Armenia had Zoroastrian worshipers. Zoroastrian’s were people who whorshipped fire, wind, earth and water. I had never heard of Zoroastrians before this trip. It was very interesting researching about them and their fire temples. We were told that a large population of Zoroastrians presently lived in Iran and India.
There was also a cast of Kurds living in Armenia that had a different religion and married their siblings. Zoroastrians also married friends and relatives! They believed that would keep their blood pure by marrying each other.
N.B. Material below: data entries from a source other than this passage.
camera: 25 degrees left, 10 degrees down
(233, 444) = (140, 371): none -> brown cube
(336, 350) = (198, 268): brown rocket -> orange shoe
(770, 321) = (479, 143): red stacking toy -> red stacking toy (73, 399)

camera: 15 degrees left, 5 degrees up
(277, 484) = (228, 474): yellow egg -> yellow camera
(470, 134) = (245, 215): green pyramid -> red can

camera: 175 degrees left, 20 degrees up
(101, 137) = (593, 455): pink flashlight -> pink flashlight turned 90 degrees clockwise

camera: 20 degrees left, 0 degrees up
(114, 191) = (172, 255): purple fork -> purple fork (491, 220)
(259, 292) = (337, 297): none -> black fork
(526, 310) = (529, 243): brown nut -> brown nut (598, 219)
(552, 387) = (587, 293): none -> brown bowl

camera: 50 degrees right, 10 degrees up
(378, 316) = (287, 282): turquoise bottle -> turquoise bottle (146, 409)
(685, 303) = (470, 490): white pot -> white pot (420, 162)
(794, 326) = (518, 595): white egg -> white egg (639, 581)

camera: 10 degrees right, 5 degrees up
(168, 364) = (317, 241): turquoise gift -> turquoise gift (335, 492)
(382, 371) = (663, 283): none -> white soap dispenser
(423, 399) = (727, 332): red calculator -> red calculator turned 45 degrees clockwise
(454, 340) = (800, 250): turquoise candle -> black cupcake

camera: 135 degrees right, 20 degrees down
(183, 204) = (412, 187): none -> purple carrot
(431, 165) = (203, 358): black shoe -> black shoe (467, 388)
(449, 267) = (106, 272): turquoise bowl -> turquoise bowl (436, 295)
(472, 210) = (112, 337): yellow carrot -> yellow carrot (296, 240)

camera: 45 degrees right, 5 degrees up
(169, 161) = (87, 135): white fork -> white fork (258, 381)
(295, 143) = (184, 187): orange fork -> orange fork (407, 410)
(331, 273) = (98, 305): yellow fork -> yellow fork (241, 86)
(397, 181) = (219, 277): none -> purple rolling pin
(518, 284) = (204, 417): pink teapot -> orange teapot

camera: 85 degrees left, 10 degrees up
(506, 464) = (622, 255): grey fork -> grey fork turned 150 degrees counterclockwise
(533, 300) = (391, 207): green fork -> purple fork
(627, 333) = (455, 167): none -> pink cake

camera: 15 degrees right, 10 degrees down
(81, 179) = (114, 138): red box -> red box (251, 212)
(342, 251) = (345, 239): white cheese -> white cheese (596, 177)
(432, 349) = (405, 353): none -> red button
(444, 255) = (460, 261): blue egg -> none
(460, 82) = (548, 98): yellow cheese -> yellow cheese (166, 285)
Later as we drove to our next destination there were men standing at the side of the street with both of their arms opened out sideways, stretched out as far as they could reach. We asked Karin what they were doing and she replied they were selling fish and showing us how big their fish were by stretching out their arms. Sure enough as we looked closer we saw plastic tubs or bath tubs with live fish in them. Cute! They told fish stories in Armenia just like the Canadian fishermen!
Next we entered a long tunnel, the terrain before we entered the tunnel was
no trees with grassy hills and when we exited the tunnel it was all forest. It looked very much like the Okanagan with their pine trees.
We then drove through another village of Old Believers in Armenia. This village was very similar to the Georgian Old Believer’s village. Interesting they all spoke Russian and looked very peasantry. Blonde, blue eyed with clean clothes. Dirt streets, chickens running free and Russian looking homes with blue shutters and wooden decorations above the doors and windows. Lots of flowers in their yards as well as straw stacks for their animals. We gave away pencils, toys, stickers and hats to the children.
Next we stopped at an Armenian fire hall to give away some Canadian hats.
They had one fairly new truck whereas the other two were old and antiquated. They had two fire halls for a hundred thousand people! White Rock has one firehall for 18,000 people!
The hotel we stayed at was fantastic, located right beside a fast flowing river. This hotel surprised us because it was right in the middle of a forest with nothing around it. We had to drive across a bridge crossing the river to get to it. The hotel was built by a wealthy Armenian carpet manufacturer and surprisingly it was busy with groups of bus tours!
We had dinner at the hotel and a great night’s sleep listening to the river!